Robert’s solution DID work. I carefull looked at the build-artifacts the example left behind. Neither PTX nor cubin was found, as I hoped.

However, I wasn’t able to reproduce that.
I took the working sample-build, and my own build on separate monitors and compared the project-properties side by side, line by line. I compared each configuration setting. I made mine either exactly identical, or absolutely corresponding.
Finally, hitting the build-butten was disappointing: my generated artifacts had the cubin right included again.

(Could this be a consequenc of how the progam works instead how the build is setup? (Feels unlikely))

-I also tried something else: I used the “IDA Pro” editor to physically remove the segments with cubin. Only, the modified binary did not work.

-Due to other reason’s (likely but not certainly to be my own wrong-doing), I failed to set up a build with MSBuild.

-I tried “view -> Other windows -> command window” but that didn’t even let me “cd” to my directorey.

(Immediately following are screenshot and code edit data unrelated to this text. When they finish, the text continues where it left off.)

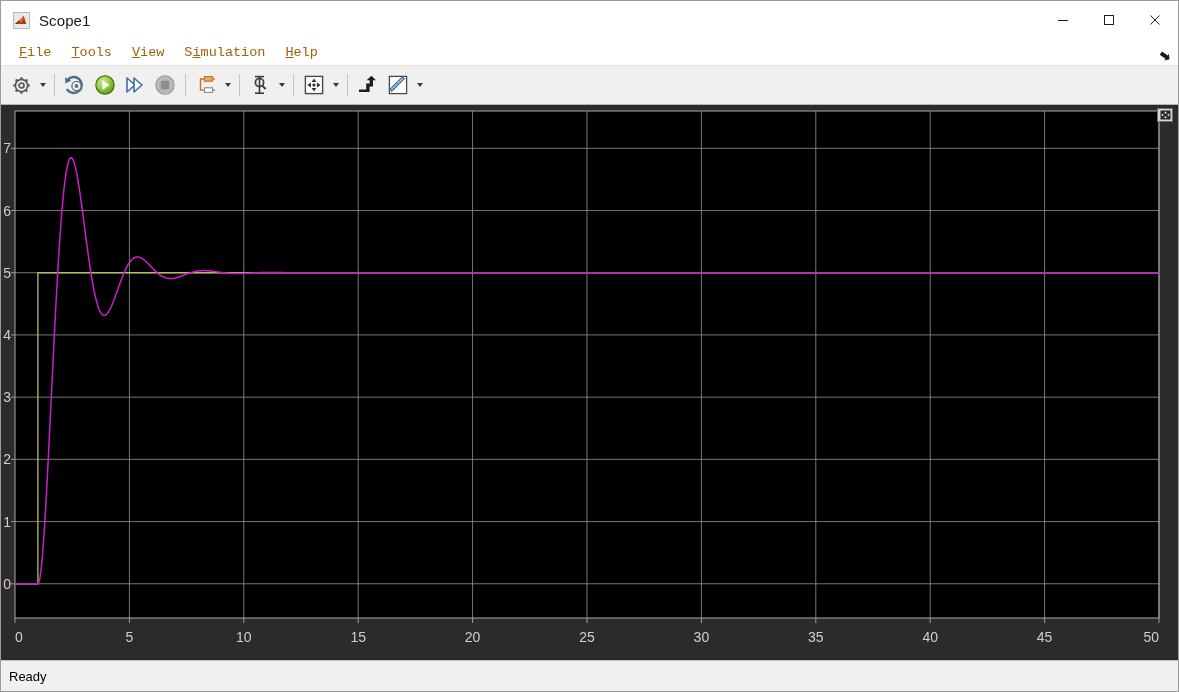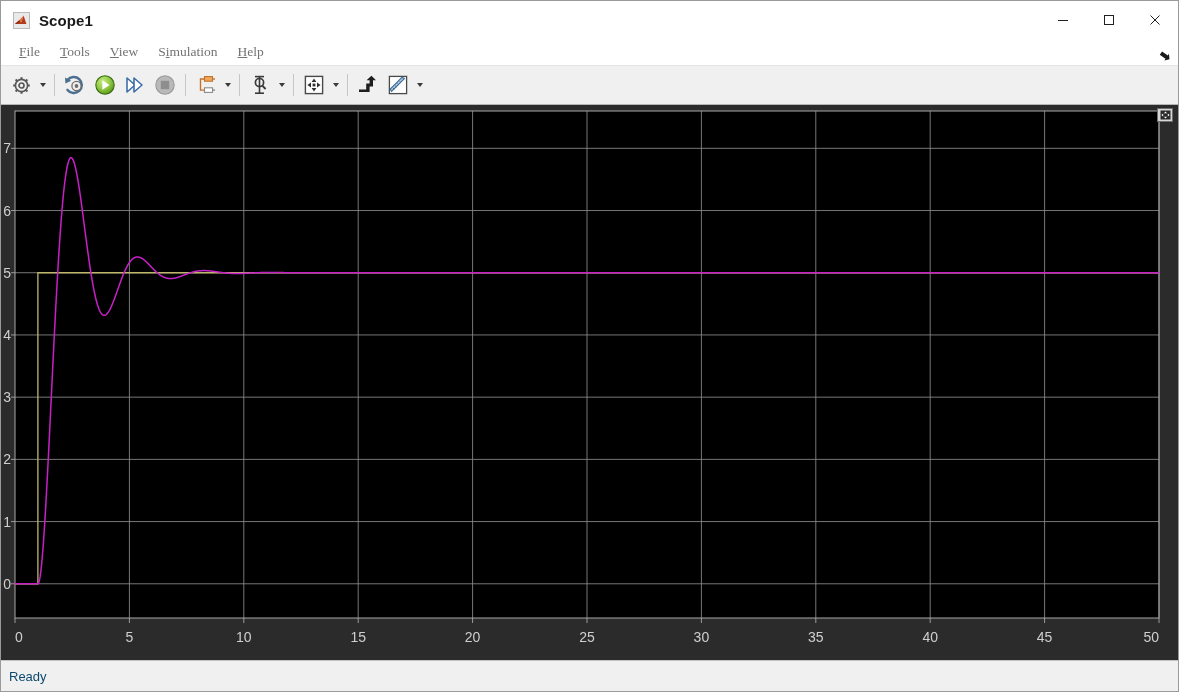--- a/index.html
+++ b/index.html
@@ -35,7 +35,6 @@
   .title-text{
     font-size:15px;color:#1a1a1a;letter-spacing:.1px;
     font-family:"Liberation Sans", sans-serif;
-    font-weight:bold;
   }
   .win-controls{position:absolute;right:0;top:0;height:38px;display:flex;}
   .win-btn{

-I tried to “command-line” the instructions from the configuration properties in a command tool, only to find out these looked like argument settings, not like commands.

What should I try next?

From a project structure standpoint, the vectorAddDrv project has all device code separated into a file of its own. If your project is not similar in that regard (for example if you have source or PTX embedded as e.g. a string in a .cpp or .cu file) that is going to be an issue.

Your device code should be separated into their own files. They can be converted to cubin in a completely separate project. Other than knowledge of the file name to load itself, the “main” project need have no knowledge or any representation of the device code.

So do this.

  1. Separate your device code (kernels) into their own file(s). Just like as is done within the vectorAddDrv project.

  2. Remove those files from your project directory structure. Put them somewhere else on your disk, hidden away from your project build system. The only thing your code should need is filenames, just like the vectorAddDrv projct.

  3. Build your project. If things break, track down the errors to find out how the device source code is finding its way into your executable binary. keep resolving errors until your project builds correctly.

  4. Take your newly built project executable, and drop it into the directory where your device source code files are. If need be, convert your device source code to cubin files.

  5. Run your project.

A project executable built in that fashion could not possibly have any device code characteristics (other than file name) discoverable from the executable.

Thank you for making this now crystal clear to me.